Послюнявив карандаш, я наметила бок одутловатой тучи. Да, Лина никогда не сообщала, что едет «к родителям», «к маме». Она всегда ездила «к бабушке». Что с её родителями? Мы жили в одной комнате так долго, а я не удосужилась об этом спросить. Отвлекающая мысль дотянулась до конца, и голова опять заполнилась тревогой.
…Когда Свят согласился на мой «день наедине с собой», он выглядел так, словно соглашался на протез вместо руки, не меньше. В этот раз я не уступила – и теперь мучилась вопросом, а не лучше ли было снова уступить. Что, если он промолчал, но обиделся? Что, если будет мстить?
Вот какого чёрта я не могу побыть одна без вины, стыда и страха?..
– Тебе достался такой парень! – надменно говорила Верность Ему. – Надо беречь его чувства!
– Ты действительно этого хочешь, милая? – с ласковой грустью твердила Верность Себе. – Постоянно беречь его чувства, даже если это означает увечить свои?
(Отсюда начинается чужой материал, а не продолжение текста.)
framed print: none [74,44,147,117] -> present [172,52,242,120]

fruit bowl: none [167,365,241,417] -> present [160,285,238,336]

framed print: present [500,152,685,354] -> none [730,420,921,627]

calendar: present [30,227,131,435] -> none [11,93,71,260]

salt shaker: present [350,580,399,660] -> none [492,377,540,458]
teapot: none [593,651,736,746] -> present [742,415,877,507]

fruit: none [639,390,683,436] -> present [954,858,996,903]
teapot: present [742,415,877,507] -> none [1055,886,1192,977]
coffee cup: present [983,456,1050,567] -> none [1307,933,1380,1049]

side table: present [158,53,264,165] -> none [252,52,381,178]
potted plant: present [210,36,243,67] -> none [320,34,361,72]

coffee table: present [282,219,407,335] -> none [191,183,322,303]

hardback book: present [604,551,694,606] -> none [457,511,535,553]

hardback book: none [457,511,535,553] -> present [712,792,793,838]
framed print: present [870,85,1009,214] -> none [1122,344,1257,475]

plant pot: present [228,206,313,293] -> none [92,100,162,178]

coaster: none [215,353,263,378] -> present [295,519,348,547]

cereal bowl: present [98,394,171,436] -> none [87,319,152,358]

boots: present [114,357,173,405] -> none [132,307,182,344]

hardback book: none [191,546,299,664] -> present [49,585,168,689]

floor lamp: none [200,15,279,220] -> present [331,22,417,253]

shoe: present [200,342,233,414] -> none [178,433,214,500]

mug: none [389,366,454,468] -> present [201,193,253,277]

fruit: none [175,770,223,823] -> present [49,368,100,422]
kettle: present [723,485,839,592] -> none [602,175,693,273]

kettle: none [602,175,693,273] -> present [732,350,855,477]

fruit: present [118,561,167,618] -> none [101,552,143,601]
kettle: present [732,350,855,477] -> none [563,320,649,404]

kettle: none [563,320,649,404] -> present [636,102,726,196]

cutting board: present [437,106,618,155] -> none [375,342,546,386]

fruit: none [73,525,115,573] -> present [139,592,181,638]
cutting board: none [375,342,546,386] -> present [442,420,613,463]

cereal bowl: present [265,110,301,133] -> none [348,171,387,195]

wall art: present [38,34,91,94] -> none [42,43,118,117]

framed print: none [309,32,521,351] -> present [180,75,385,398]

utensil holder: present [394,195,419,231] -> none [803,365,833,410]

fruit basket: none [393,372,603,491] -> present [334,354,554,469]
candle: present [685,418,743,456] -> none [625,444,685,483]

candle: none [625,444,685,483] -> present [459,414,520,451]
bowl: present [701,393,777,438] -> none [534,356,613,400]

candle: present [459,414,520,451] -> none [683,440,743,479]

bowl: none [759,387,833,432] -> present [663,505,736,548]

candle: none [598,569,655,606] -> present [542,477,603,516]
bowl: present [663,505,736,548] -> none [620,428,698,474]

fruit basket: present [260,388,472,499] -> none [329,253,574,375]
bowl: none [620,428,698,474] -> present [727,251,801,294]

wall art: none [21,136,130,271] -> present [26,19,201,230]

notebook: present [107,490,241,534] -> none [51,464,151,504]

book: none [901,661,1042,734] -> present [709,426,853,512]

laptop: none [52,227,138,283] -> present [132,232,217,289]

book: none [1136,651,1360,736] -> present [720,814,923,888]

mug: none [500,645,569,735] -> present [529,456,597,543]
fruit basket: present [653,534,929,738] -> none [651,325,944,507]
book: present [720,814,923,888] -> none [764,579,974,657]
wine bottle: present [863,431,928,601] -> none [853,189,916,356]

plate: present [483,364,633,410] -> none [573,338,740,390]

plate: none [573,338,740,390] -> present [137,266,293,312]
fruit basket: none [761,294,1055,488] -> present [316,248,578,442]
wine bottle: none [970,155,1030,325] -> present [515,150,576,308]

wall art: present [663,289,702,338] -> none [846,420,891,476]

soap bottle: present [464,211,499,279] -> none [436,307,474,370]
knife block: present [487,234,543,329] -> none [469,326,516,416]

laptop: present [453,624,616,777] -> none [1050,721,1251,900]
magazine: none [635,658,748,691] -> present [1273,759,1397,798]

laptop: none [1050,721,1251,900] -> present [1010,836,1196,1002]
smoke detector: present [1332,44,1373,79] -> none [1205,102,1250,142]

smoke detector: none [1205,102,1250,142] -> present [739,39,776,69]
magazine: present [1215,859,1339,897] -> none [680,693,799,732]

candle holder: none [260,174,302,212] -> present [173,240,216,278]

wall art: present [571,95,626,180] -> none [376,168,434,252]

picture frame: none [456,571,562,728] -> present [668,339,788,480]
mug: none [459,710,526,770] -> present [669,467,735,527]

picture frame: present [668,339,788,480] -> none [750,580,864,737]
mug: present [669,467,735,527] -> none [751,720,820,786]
Нет. Не может быть, чтобы он ставил меня перед таким выбором.
– Она права, – терпеливо говорила Интуиция. – Кого-то из вас непременно пришлось бы обидеть. Либо его – тем, что ты оказалась сегодня здесь, либо тебя – тем, что ты осталась бы там.
Весь март я боялась заговаривать о том, что мне порой не хватает сна на отдельной кровати, часов в уединении, ночей без ночника. Потом я решила, что это очень неправильно – бояться искренне говорить с тем, с кем делишь постель, – собралась с духом и подняла эту тему.